Nobel Laureate Seamus Heaney


Seamus Heaney
The Institute of Irish Studies adds to the list of its prestigious honorary fellows the name of the 1995 Nobel Laureate Professor Séamus Heaney. Professor Heaney's long friendship with and support of the Institute led to his active participation in the very successful meeting, at Queen's University Belfast in June 1995, of the American Conference for Irish Studies and the Canadian Association for Irish Studies, hosted by the Institute and co-ordinated by Drs Brian Walker and Sophia Hillan.

Professor Heaney delivered the opening plenary address, 'More Language' on 26 June and gave that evening, in the Whitla Hall, with his old friends and fellow artists Michael Longley and David Hammond, a poetry reading which was enthusiastically received by over 500 delegates. Throughout the rest of the week, Professor Heaney attended lectures, readings and functions, mingling with delegates from Canada, USA, Europe, UK and Ireland.

In recognition of this and Professor Heaney's many gestures of support for the Institute's aims and objectives since its inception in 1965, the Committee of Management voted that he be made an Honorary Fellow, expressing in conjunction with the rest of the University its delight at his winning the 1995 Nobel Prize for Literature. Professor Heaney has accepted the fellowship.

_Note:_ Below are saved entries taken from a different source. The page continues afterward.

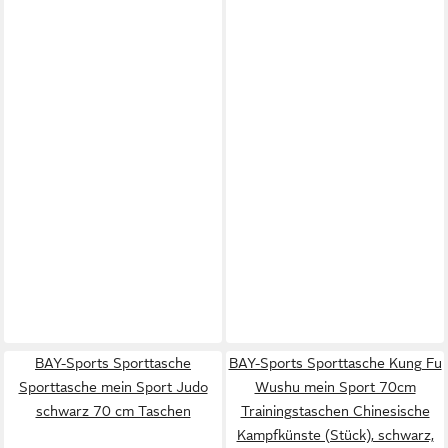
BAY-Sports Sporttasche
BAY-Sports Sporttasche Kung Fu
Sporttasche mein Sport Judo
Wushu mein Sport 70cm
schwarz 70 cm Taschen
Trainingstaschen Chinesische
Kampfkünste (Stück), schwarz,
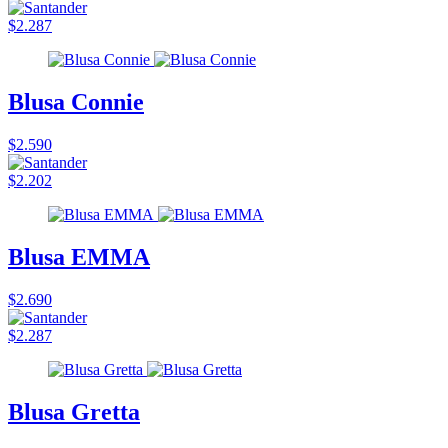
$2.287
Blusa Connie
$2.590
$2.202
Blusa EMMA
$2.690
$2.287
Blusa Gretta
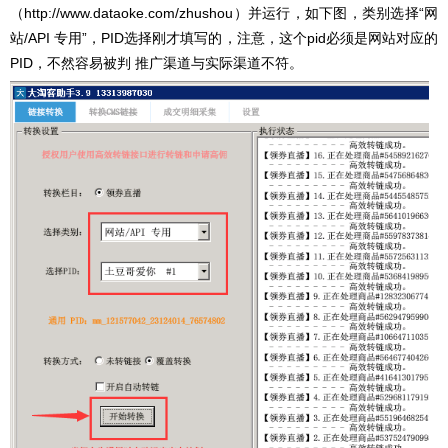
（
http://www.dataoke.com/zhushou
）并运行，如下图，类别选择“网
站/API 专用”，PID选择刚才填写的，注意，这个pid必须是网站对应的
PID，不然容易被判 推广渠道与实际渠道不符。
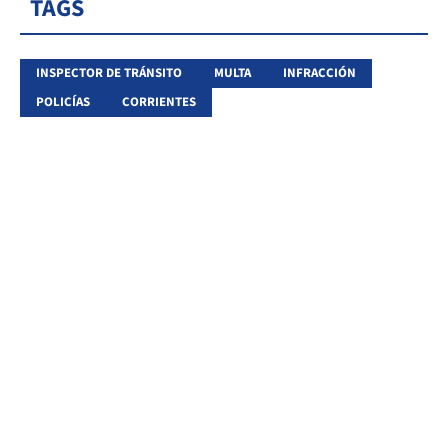
TAGS
INSPECTOR DE TRÁNSITO
MULTA
INFRACCIÓN
POLICÍAS
CORRIENTES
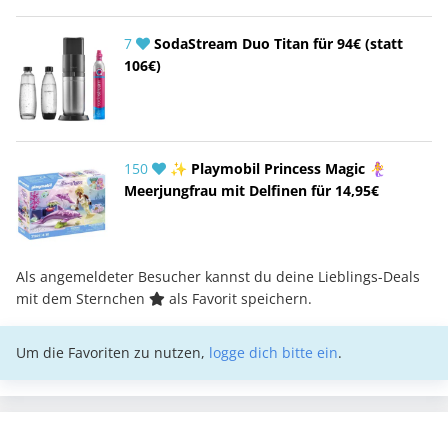
7
SodaStream Duo Titan für 94€ (statt
106€)
150
✨ Playmobil Princess Magic 🧜‍♀️
Meerjungfrau mit Delfinen für 14,95€
Als angemeldeter Besucher kannst du deine Lieblings-Deals
mit dem Sternchen
als Favorit speichern.
Um die Favoriten zu nutzen,
logge dich bitte ein
.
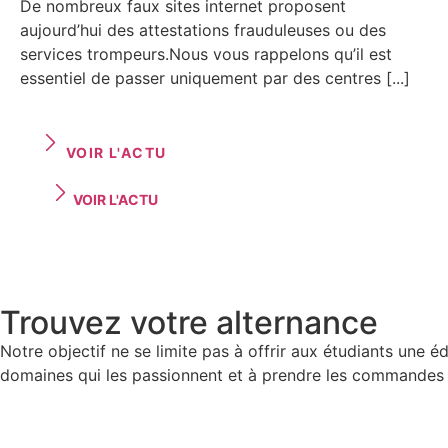
De nombreux faux sites internet proposent
aujourd’hui des attestations frauduleuses ou des
services trompeurs.Nous vous rappelons qu’il est
essentiel de passer uniquement par des centres [...]
VOIR L'ACTU
VOIR L'ACTU
Trouvez votre alternance
Notre objectif ne se limite pas à offrir aux étudiants une é
domaines qui les passionnent et à prendre les commandes
Cliquez ici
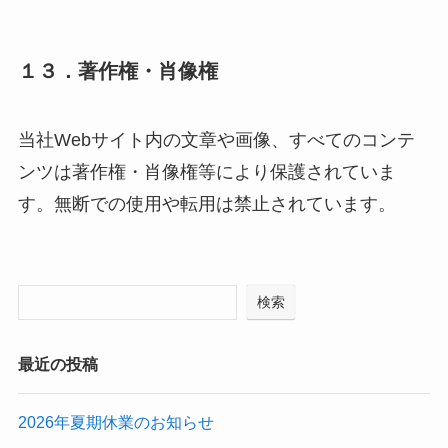
１３．著作権・肖像権
当社Webサイト内の文章や画像、すべてのコンテ
ンツは著作権・肖像権等により保護されていま
す。無断での使用や転用は禁止されています。
検索
最近の投稿
2026年夏期休業のお知らせ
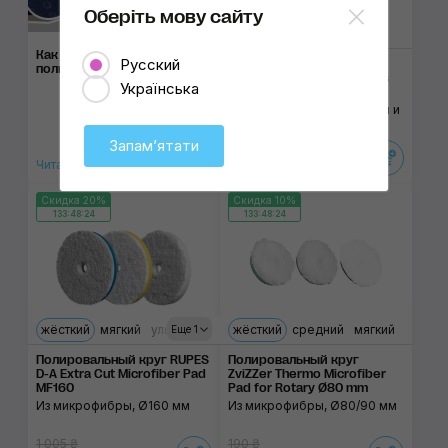
Оберіть мову сайту
Как понять, что пора на
Русский
Набор полировальных
полировку
кругов MaxShine Cordless
Українська
Mini Polishing Pads Kit V2
Из поролона, микрофибры и
шерсти
Запамʼятати
1 570 ₴
1 330 ₴
Читать статью
Скидка 20%
Скидка 10%
133:48:24
133:48:24
жёсткий
мягкий
ультрамягкий
жёсткий
средний
мягкий
Еще 1
Полировальный круг RUPES
Полировальный круг
D-A Extra Cut Microfiber Pad
ZviZZer Thermo Microfiber
MF160
Pad for Rotary Ø80 mm
Из микрофибры, Ø160 мм
Из микрофибры, Ø80/90 мм
1 005 ₴
190 ₴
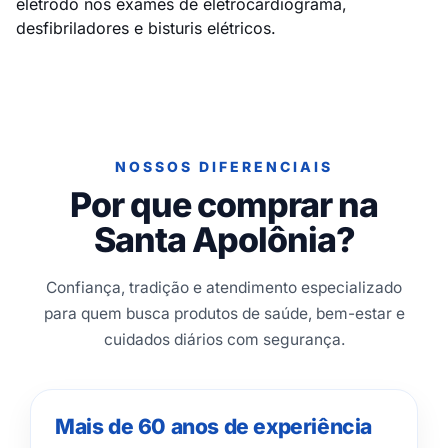
eletrodo nos exames de eletrocardiograma,
desfibriladores e bisturis elétricos.
NOSSOS DIFERENCIAIS
Por que comprar na
Santa Apolônia?
Confiança, tradição e atendimento especializado
para quem busca produtos de saúde, bem-estar e
cuidados diários com segurança.
Mais de 60 anos de experiência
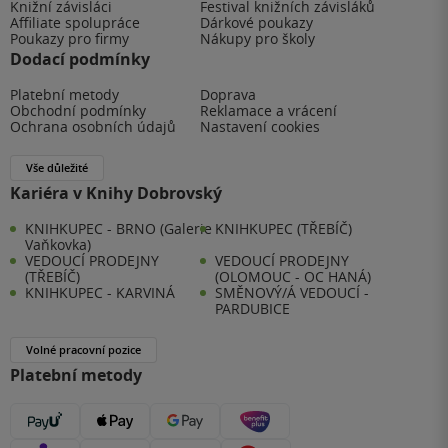
Knižní závisláci
Festival knižních závisláků
Affiliate spolupráce
Dárkové poukazy
Poukazy pro firmy
Nákupy pro školy
Dodací podmínky
Platební metody
Doprava
Obchodní podmínky
Reklamace a vrácení
Ochrana osobních údajů
Nastavení cookies
Vše důležité
Kariéra v Knihy Dobrovský
KNIHKUPEC - BRNO (Galerie
KNIHKUPEC (TŘEBÍČ)
Vaňkovka)
VEDOUCÍ PRODEJNY
VEDOUCÍ PRODEJNY
(TŘEBÍČ)
(OLOMOUC - OC HANÁ)
KNIHKUPEC - KARVINÁ
SMĚNOVÝ/Á VEDOUCÍ -
PARDUBICE
Volné pracovní pozice
Platební metody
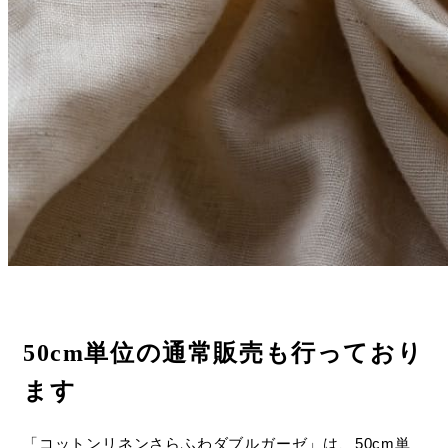
50cm単位の通常販売も行っており
ます
「コットンリネンさらふわダブルガーゼ」は、50cm単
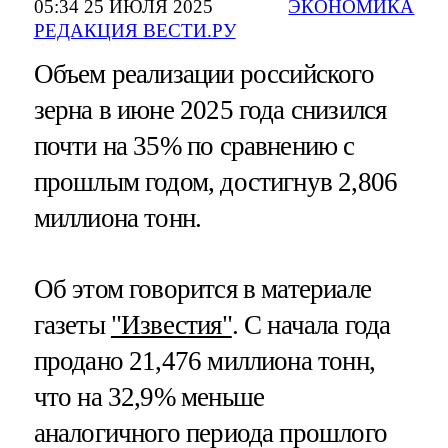
05:34 25 ИЮЛЯ 2025
ЭКОНОМИКА
РЕДАКЦИЯ ВЕСТИ.РУ
Объем реализации российского
зерна в июне 2025 года снизился
почти на 35% по сравнению с
прошлым годом, достигнув 2,806
миллиона тонн.
Об этом говорится в материале
газеты
"Известия"
. С начала года
продано 21,476 миллиона тонн,
что на 32,9% меньше
аналогичного периода прошлого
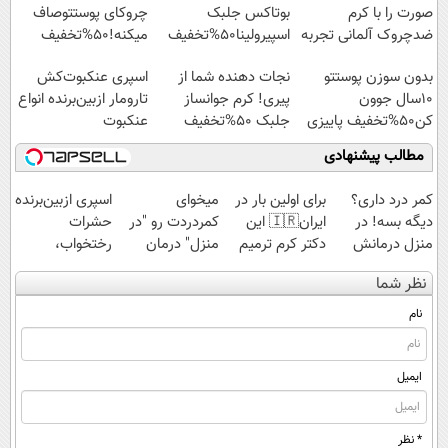
صورت را با کرم
بوتاکس جلبک
چروکای پوستتوصاف
ضدچروک آلمانی تجربه
اسپیرولینا50%تخفیف
میکنه!50%تخفیف
کنید!
بدون سوزن پوستتو
نجات دهنده شما از
اسپری عنکبوت‌‌کش
10سال جوون
پیری! کرم جوانساز
تارومار ازبین‌برنده انواع
کن50%تخفیف پاییزی
جلبک 50%تخفیف
عنکبوت
مطالب پیشنهادی
کمر درد داری؟
برای اولین بار در
میخوای
اسپری ازبین‌برنده
دیگه بسه! در
ایران🇮🇷 این
کمردردت رو "در
حشرات
منزل درمانش
دکتر کرم ترمیم
منزل" درمان
رختخواب،
کن
کننده 23 روزه
کنی؟ (◂فیلم +
مناسب برای
نظر شما
(◀پرسش‌نامه)
ساخت!
◂پرسش‌نامه)
مقابله با انواع
ساس
نام
ایمیل
* نظر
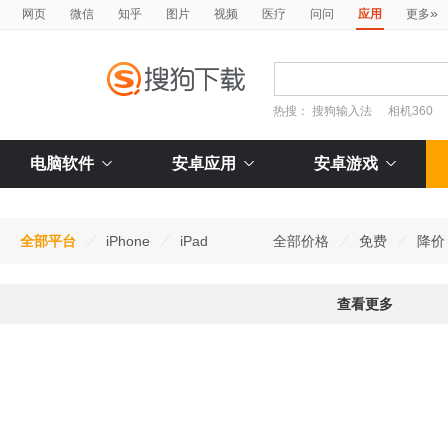
»
网页
微信
知乎
图片
视频
医疗
问问
应用
更多
热搜：
搜狗输入法
相机360
电脑软件
安卓应用
安卓游戏
全部平台
iPhone
iPad
全部价格
免费
降价
查看更多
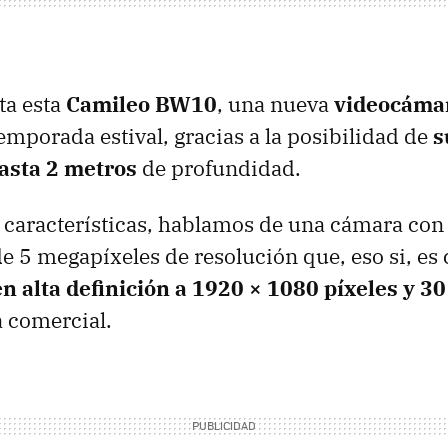
ta esta
Camileo BW10
, una nueva
videocáma
temporada estival, gracias a la posibilidad de
s
hasta 2 metros
de profundidad.
 características, hablamos de una cámara co
 5 megapíxeles de resolución que, eso si, es
n alta definición a 1920 × 1080 píxeles y 30
 comercial.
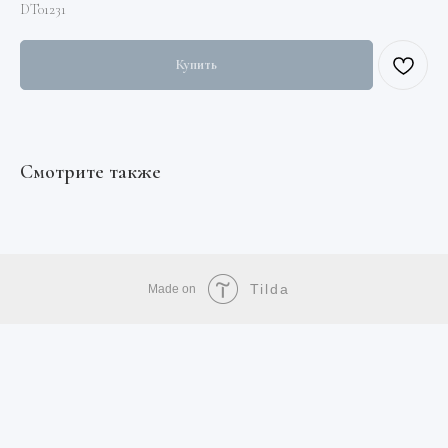
DT01231
Купить
Смотрите также
Tilda
Made on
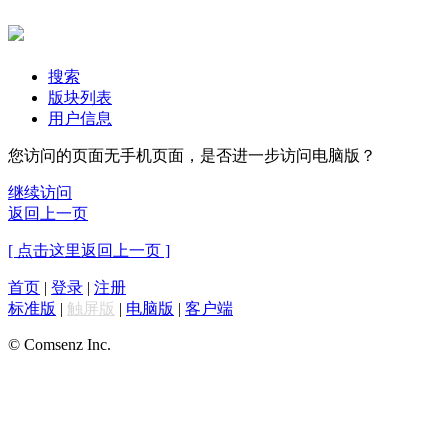
搜索
版块列表
用户信息
您访问的页面无手机页面，是否进一步访问电脑版？
继续访问
返回上一页
[ 点击这里返回上一页 ]
首页
|
登录
|
注册
标准版
|
触屏版
|
电脑版
|
客户端
© Comsenz Inc.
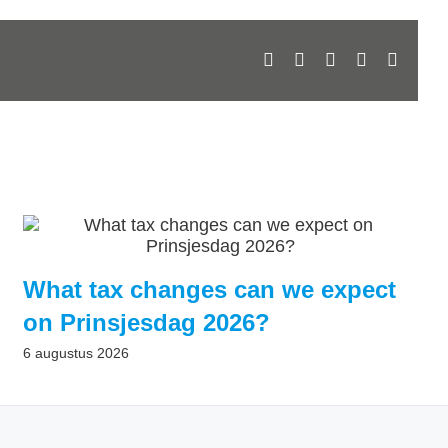
Facebook
X
LinkedIn
WhatsApp
E-
mail
What tax changes can we expect
on Prinsjesdag 2026?
6 augustus 2026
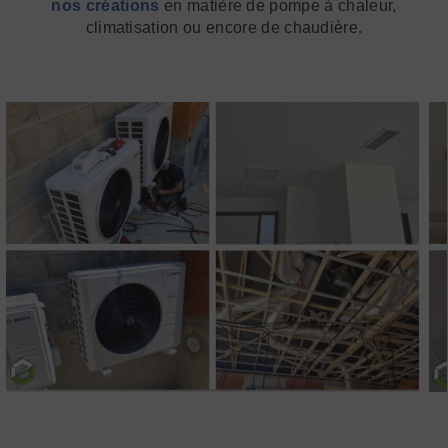
nos créations
en matière de pompe à chaleur,
climatisation ou encore de chaudière.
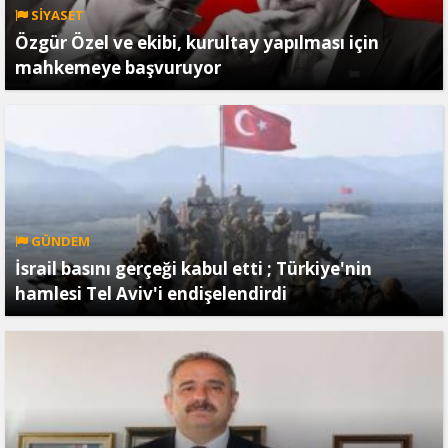
SİYASET
Özgür Özel ve ekibi, kurultay yapılması için
mahkemeye başvuruyor
GÜNDEM
İsrail basını gerçeği kabul etti ; Türkiye'nin
hamlesi Tel Aviv'i endişelendirdi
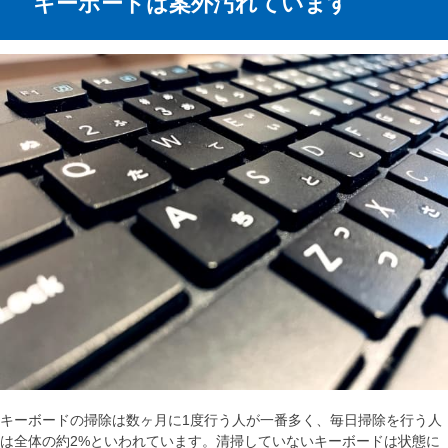
キーボードは案外汚れています
キーボードの掃除は数ヶ月に1度行う人が一番多く、毎日掃除を行う人
は全体の約2%といわれています。清掃していないキーボードは状態に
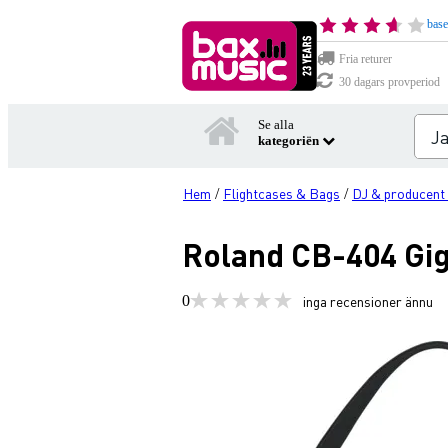
base
Fria returer
30 dagars provperiod
Se alla
kategoriën
Hem
Flightcases & Bags
DJ & producent f
/
/
Roland CB-404 Gi
0
inga recensioner ännu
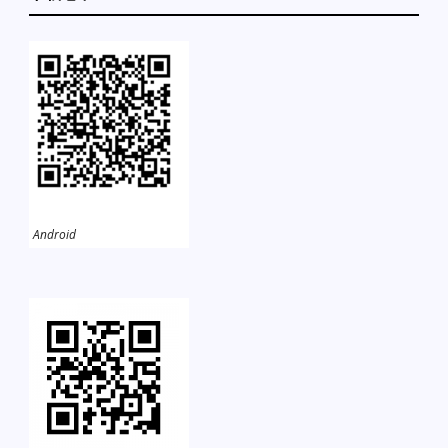
Android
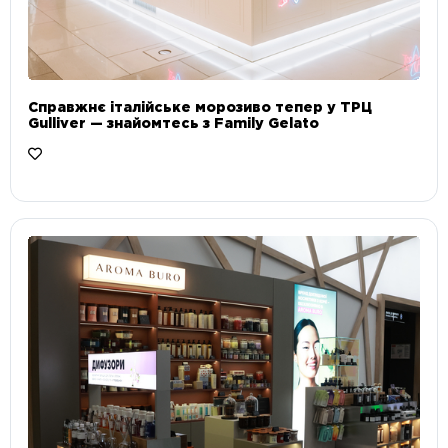
Справжнє італійське морозиво тепер у ТРЦ
Gulliver — знайомтесь з Family Gelato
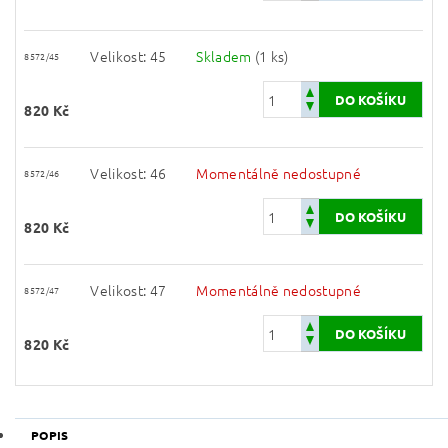
Velikost: 45
Skladem
(1 ks)
8572/45
820 Kč
Velikost: 46
Momentálně nedostupné
8572/46
820 Kč
Velikost: 47
Momentálně nedostupné
8572/47
820 Kč
POPIS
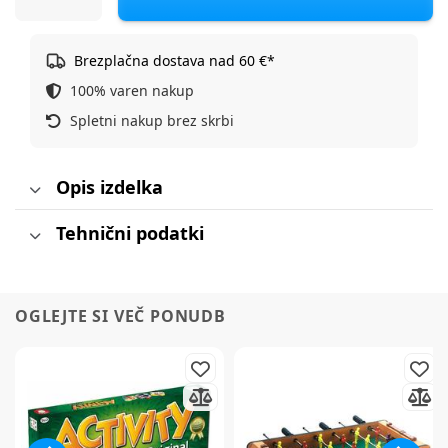
Brezplačna dostava nad 60 €*
100% varen nakup
Spletni nakup brez skrbi
Opis izdelka
Tehnični podatki
OGLEJTE SI VEČ PONUDB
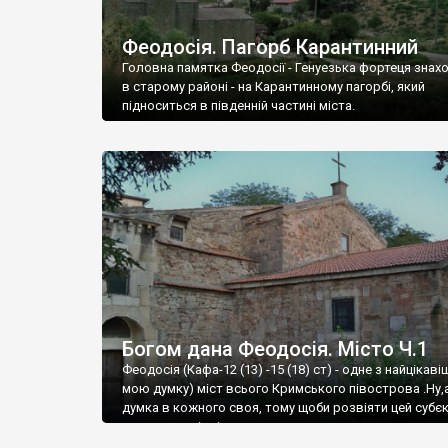
Феодосія. Пагорб Карантинний
Головна памятка Феодосії - Генуезька фортеця знах
в старому районі - на Карантинному пагорбі, який
підноситься в південній частині міста.
Богом дана Феодосія. Місто Ч.1
Феодосія (Кафа-12 (13) -15 (18) ст) - одне з найцікаві
мою думку) міст всього Кримського півострова .Ну,
думка в кожного своя, тому щоби розвіяти цей субєк
запрошую відвідати це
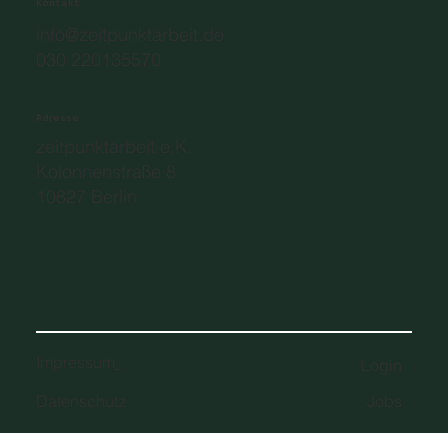
Kontakt
info@zeitpunktarbeit.de
030 220135570
Adresse
zeitpunktarbeit e.K.
Kolonnenstraße 8
10827 Berlin
Impressum
Login
Datenschutz
Jobs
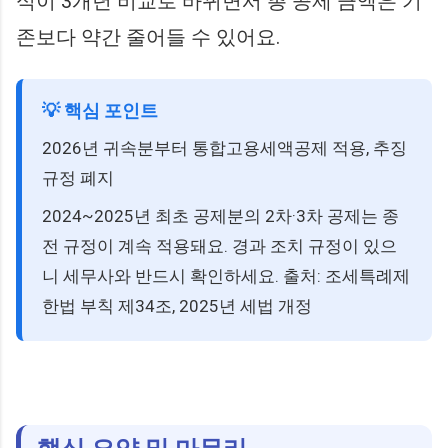
식이 3개년 비교로 바뀌면서 총 공제 금액은 기
존보다 약간 줄어들 수 있어요.
💡 핵심 포인트
2026년 귀속분부터 통합고용세액공제 적용, 추징
규정 폐지
2024~2025년 최초 공제분의 2차·3차 공제는 종
전 규정이 계속 적용돼요. 경과 조치 규정이 있으
니 세무사와 반드시 확인하세요. 출처: 조세특례제
한법 부칙 제34조, 2025년 세법 개정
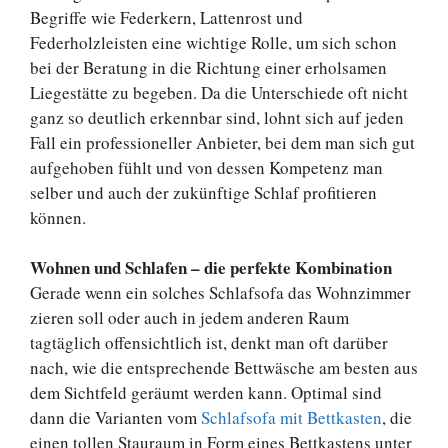
Begriffe wie Federkern, Lattenrost und
Federholzleisten eine wichtige Rolle, um sich schon
bei der Beratung in die Richtung einer erholsamen
Liegestätte zu begeben. Da die Unterschiede oft nicht
ganz so deutlich erkennbar sind, lohnt sich auf jeden
Fall ein professioneller Anbieter, bei dem man sich gut
aufgehoben fühlt und von dessen Kompetenz man
selber und auch der zukünftige Schlaf profitieren
können.
Wohnen und Schlafen – die perfekte Kombination
Gerade wenn ein solches Schlafsofa das Wohnzimmer
zieren soll oder auch in jedem anderen Raum
tagtäglich offensichtlich ist, denkt man oft darüber
nach, wie die entsprechende Bettwäsche am besten aus
dem Sichtfeld geräumt werden kann. Optimal sind
dann die Varianten vom
Schlafsofa mit Bettkasten
, die
einen tollen Stauraum in Form eines Bettkastens unter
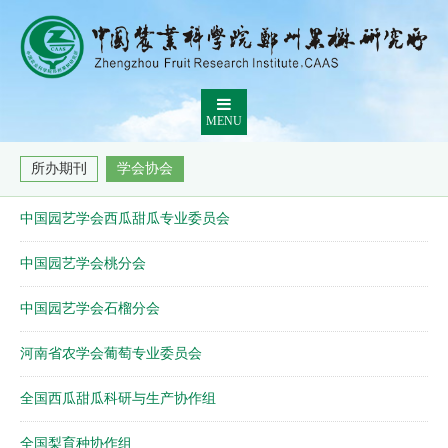
MENU
所办期刊
学会协会
中国园艺学会西瓜甜瓜专业委员会
中国园艺学会桃分会
中国园艺学会石榴分会
河南省农学会葡萄专业委员会
全国西瓜甜瓜科研与生产协作组
全国梨育种协作组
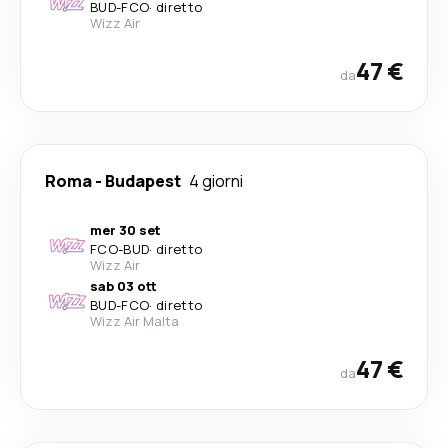
BUD
-
FCO
·
diretto
Wizz Air
47 €
da
Roma
-
Budapest
4 giorni
mer 30 set
FCO
-
BUD
·
diretto
Wizz Air
sab 03 ott
BUD
-
FCO
·
diretto
Wizz Air Malta
47 €
da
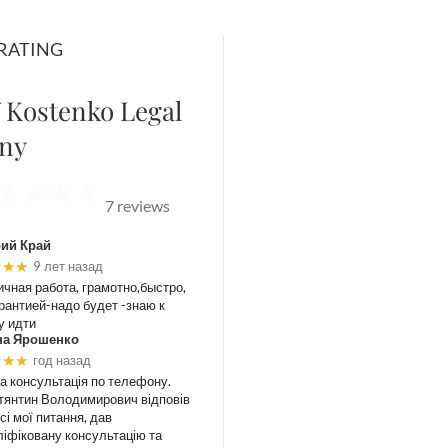
RATING
 Kostenko Legal
ny
7 reviews
ий Край
★★★
9 лет назад
ичная работа, грамотно,быстро,
арантией-надо будет -знаю к
у идти
на Ярошенко
★★★
год назад
а консультація по телефону.
тянтин Володимирович відповів
сі мої питання, дав
ліфіковану консультацію та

Seamus Heaney, born in 1939, was brought up on a farm - Mossbawn - between the townlands of Toomebridge and Castledawson in County Londonderry. The eldest of nine children, he attended the local school at Anahorish and then boarded at St Columb's College in Derry. In 1957 he enrolled at The Queen's University of Belfast where he graduated with a first class honours degree in English Language and Literature in 1961. After a year as a postgraduate at St Joseph's College in Belfast, followed by a period of teaching in St Thomas's Secondary School on the Whiterock Road, he was appointed to the staff of the College before taking up a lecturing posti n the English department at Queen's in 1966. There he remained until 1972, spending the academic year of 1970/1 as a visiting Professor at the University of California in Berkeley.

While at St Joseph's Seamus Heaney began to write, publishing work under the pseudonym "Incertus". During that time, along with Derek Mahon, Michael Longley, James Simmons and others, he joined a poetry workshop under the guidance of Philip Hobsbaum. In 1966 Faber & Faber published his first collection of poems entitled Death of a Naturalist, for which he won several literary awards.

Seamus Heaney's publications include Door into the Dark (1969), Wintering Out (1972), North (1975), Field Work (1979), Station Island (1984), Sweeney Astray (1984), The Cure at Troy (1990), and The Tree Clock (1990) and The Spirit Level (1996).